→ **Work request 1**
Please return the section of the cloud workflow scheduling text between "2. Heterogeneous physical" and "resources (e.g. Cloud).", inclusive.

→ **Document section**
Many scientific areas such as astronomy, bioinformatics, climate science, and etc. have adopted workflows as a way of expressing multi-step computational problems that can be efficiently processed and analyzed on distributed infrastructures. The ever-growing availability of data generated by powerful scientific instruments often require enormous processing power to analyze large quantities of data. This needs a distributed platform in order for relevant results to be achieved in a reasonable amount of time. The latest distributed computing paradigm, cloud computing, offers several key benefits for the deployment of large-scale scientific workflows. However, present scheduling algorithms suffer from the lack of precise information about the workflows and resources.

1.3.  Challenges

  1. Dynamic and fluctuating workflows – the major challenge to elasticity in cloud computing is that the workloads are unpredictable.
  2. Heterogeneous physical nodes in cloud datacentres – the tasks are allocated (or scheduled) across available nodes which are widely distributed at different location and vary in computational power, architecture, memory and even the network performance. Different tasks perform differently at different nodes.
  3. Cloud systems are highly dynamic, failure-prone – While the cloud service offerings present a simplistic view of IT in case of IaaS, underlying systems level support challenges are huge and highly complex.

    1. Aims
  1. We aim to develop an efficient algorithm to schedule workflow onto distributed resources (e.g. Cloud).

→ **Work request 2**
Retype the lines in the records between the lines holding "each new investment.*" and "## 🎉 おめでとうございます！", inclusive, and leave out the pictures.

→ **Material for this task**
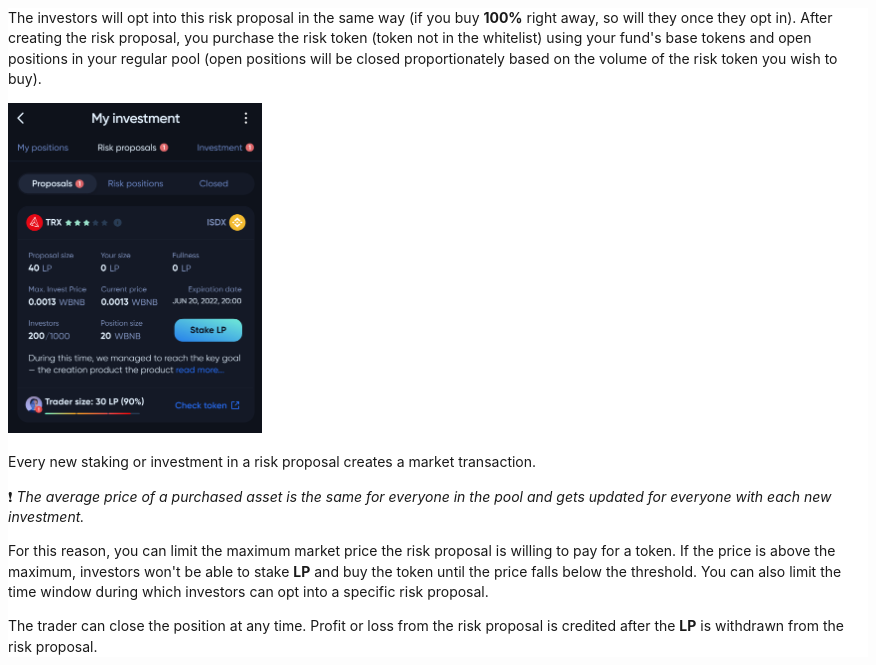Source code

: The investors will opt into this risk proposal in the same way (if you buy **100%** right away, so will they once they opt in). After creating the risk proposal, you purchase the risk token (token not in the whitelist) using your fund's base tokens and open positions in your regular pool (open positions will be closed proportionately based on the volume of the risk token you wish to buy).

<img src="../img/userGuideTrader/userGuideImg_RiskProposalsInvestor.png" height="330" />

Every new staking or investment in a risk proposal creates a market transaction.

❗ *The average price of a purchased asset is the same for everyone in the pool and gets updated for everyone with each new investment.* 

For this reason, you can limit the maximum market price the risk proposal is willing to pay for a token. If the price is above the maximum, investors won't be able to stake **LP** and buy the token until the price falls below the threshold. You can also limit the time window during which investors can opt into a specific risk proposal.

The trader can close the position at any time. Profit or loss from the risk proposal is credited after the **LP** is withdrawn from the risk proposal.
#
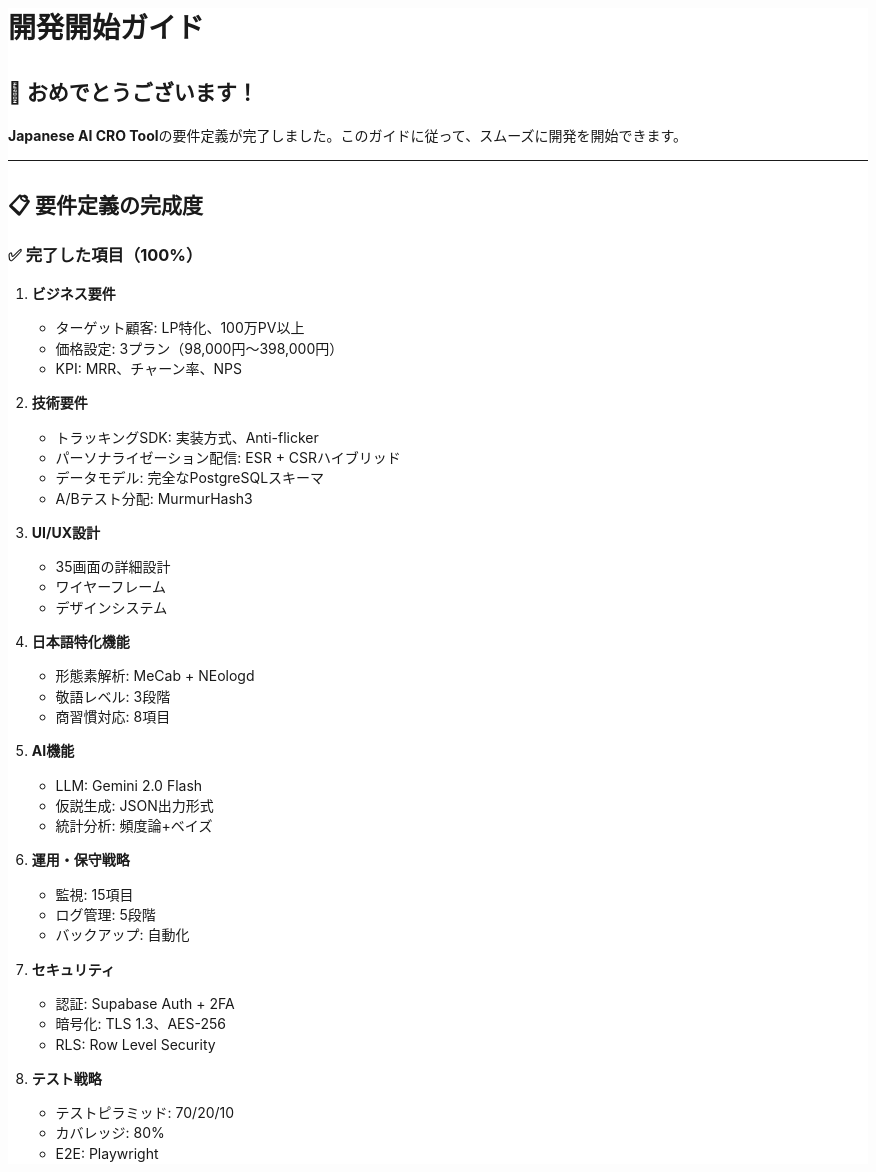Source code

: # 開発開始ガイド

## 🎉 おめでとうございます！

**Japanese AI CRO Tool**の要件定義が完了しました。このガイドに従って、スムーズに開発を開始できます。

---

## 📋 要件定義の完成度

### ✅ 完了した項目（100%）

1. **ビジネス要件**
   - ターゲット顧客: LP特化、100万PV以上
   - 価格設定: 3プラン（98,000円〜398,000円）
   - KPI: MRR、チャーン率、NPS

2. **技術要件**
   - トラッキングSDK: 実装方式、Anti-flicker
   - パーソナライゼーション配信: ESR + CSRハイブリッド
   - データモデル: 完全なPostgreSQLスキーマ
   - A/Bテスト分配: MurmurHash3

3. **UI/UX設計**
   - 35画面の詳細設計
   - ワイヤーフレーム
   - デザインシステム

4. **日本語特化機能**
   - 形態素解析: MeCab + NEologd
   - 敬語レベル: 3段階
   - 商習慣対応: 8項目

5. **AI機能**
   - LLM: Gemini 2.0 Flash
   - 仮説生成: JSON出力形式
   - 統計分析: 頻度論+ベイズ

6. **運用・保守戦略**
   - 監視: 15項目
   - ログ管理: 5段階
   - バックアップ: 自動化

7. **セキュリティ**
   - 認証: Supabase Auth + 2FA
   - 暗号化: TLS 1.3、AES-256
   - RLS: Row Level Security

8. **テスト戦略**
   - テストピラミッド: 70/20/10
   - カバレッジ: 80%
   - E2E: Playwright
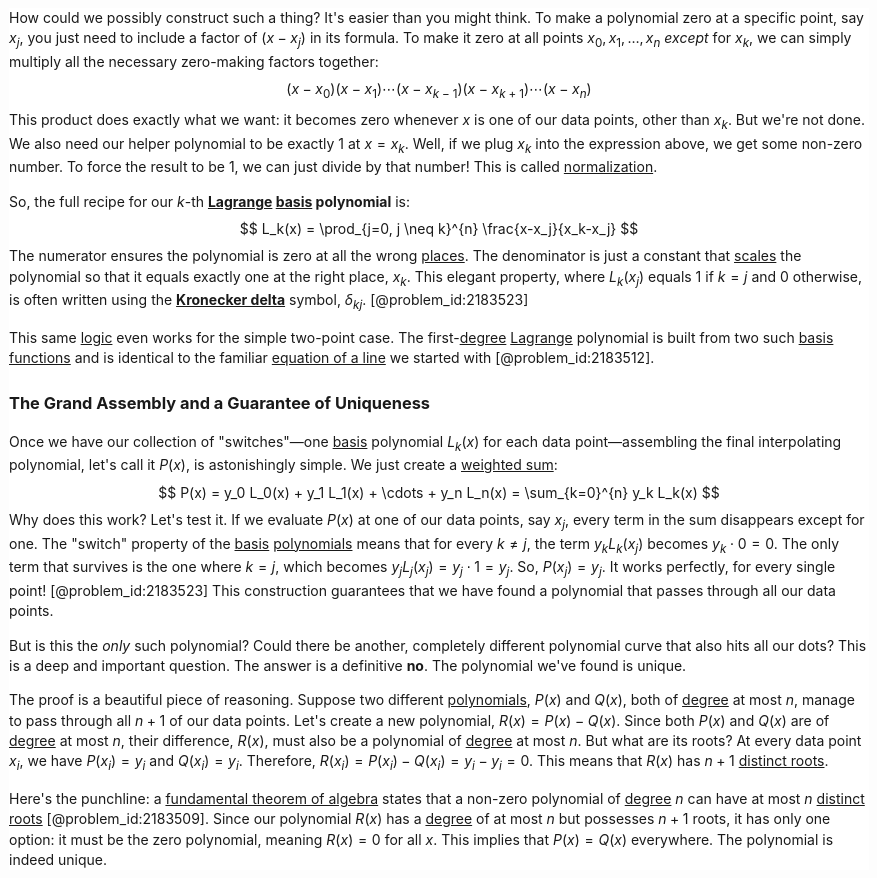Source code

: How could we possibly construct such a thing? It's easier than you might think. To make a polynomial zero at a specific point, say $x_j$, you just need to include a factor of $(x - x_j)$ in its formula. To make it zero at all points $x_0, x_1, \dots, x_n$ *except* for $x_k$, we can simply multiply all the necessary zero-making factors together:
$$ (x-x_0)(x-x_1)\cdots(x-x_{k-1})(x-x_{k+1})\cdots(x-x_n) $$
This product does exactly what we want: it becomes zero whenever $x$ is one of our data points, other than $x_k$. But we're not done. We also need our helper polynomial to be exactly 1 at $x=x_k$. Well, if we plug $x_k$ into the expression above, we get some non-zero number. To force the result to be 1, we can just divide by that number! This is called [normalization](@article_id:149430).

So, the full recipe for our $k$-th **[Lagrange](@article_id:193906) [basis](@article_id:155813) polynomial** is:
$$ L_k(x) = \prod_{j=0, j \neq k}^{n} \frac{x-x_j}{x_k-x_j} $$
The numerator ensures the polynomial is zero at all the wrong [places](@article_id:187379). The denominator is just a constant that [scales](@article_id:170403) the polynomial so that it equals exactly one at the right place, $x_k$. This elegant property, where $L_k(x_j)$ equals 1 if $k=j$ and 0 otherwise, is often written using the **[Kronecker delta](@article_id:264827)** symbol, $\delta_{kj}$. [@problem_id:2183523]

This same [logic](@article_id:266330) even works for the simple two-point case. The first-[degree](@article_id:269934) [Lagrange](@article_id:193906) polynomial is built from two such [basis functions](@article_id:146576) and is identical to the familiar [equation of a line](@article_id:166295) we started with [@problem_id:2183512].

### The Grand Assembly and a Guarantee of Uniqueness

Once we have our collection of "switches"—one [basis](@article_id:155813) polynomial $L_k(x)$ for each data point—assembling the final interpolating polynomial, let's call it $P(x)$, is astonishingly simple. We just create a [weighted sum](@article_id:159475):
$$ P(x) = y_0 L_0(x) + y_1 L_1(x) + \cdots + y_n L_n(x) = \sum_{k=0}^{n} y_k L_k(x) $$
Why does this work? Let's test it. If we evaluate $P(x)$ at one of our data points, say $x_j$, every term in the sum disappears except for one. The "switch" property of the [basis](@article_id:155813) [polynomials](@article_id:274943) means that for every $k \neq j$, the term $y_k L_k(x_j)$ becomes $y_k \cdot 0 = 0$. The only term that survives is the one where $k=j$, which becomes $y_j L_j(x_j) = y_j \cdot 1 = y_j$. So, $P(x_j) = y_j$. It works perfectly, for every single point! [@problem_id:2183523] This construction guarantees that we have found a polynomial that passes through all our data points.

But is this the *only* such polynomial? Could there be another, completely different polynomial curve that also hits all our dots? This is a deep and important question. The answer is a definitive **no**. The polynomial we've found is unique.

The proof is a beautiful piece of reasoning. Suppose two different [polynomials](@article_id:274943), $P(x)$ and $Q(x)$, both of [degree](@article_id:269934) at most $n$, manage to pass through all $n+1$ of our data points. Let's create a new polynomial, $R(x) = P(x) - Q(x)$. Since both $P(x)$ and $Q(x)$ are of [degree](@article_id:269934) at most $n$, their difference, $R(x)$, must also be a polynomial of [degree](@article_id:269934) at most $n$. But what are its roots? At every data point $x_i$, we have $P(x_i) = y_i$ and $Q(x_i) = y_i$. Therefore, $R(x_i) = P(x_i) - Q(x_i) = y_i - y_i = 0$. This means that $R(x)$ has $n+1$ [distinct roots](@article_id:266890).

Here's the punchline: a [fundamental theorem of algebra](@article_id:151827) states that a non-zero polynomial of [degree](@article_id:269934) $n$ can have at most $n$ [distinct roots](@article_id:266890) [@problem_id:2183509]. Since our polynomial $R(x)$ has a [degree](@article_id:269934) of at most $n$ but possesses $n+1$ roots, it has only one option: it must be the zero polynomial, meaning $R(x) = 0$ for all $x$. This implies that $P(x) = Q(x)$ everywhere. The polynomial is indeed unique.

→ **Your solution 1**
2. Heterogeneous physical nodes in cloud datacentres – the tasks are allocated (or scheduled) across available nodes which are widely distributed at different location and vary in computational power, architecture, memory and even the network performance. Different tasks perform differently at different nodes.
  3. Cloud systems are highly dynamic, failure-prone – While the cloud service offerings present a simplistic view of IT in case of IaaS, underlying systems level support challenges are huge and highly complex.

    1. Aims
  1. We aim to develop an efficient algorithm to schedule workflow onto distributed resources (e.g. Cloud).

→ **Your solution 2**
❗ *The average price of a purchased asset is the same for everyone in the pool and gets updated for everyone with each new investment.* 

For this reason, you can limit the maximum market price the risk proposal is willing to pay for a token. If the price is above the maximum, investors won't be able to stake **LP** and buy the token until the price falls below the threshold. You can also limit the time window during which investors can opt into a specific risk proposal.

The trader can close the position at any time. Profit or loss from the risk proposal is credited after the **LP** is withdrawn from the risk proposal.
#
Source code

: # 開発開始ガイド

## 🎉 おめでとうございます！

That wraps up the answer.